▶ **Data for analysis**:
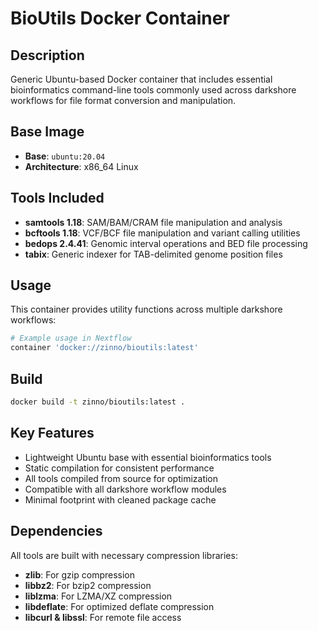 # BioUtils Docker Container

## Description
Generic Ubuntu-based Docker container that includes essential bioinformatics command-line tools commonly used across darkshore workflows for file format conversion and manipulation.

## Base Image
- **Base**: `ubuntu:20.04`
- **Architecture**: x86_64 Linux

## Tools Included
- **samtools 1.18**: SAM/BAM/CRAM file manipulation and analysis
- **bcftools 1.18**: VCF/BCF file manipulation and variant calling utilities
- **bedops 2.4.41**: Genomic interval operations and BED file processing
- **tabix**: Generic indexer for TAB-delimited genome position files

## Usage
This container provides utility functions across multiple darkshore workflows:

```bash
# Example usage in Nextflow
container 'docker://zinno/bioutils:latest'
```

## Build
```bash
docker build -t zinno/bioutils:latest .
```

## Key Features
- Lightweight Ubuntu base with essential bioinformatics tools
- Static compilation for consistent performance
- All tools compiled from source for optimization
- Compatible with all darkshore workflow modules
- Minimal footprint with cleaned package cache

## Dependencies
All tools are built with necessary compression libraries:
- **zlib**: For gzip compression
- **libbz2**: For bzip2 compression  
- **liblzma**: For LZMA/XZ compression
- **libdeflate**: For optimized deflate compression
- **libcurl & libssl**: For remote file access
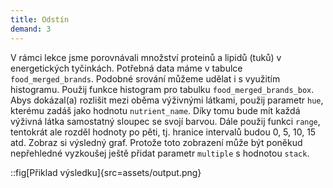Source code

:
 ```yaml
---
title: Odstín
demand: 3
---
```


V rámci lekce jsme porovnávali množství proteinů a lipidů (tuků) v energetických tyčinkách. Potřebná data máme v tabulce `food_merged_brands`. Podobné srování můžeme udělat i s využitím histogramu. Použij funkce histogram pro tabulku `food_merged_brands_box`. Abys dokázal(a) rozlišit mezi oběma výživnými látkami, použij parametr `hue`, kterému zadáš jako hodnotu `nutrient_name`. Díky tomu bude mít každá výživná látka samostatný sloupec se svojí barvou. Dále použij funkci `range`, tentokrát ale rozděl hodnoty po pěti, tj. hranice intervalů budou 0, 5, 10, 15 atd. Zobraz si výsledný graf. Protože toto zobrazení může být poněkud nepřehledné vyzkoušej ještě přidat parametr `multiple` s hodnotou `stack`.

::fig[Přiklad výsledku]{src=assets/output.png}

▶ **Prompt**: Only a number is expected here: the tally of lines above that contain "compression". Please write nothing more.

▶ **Written solution**: 5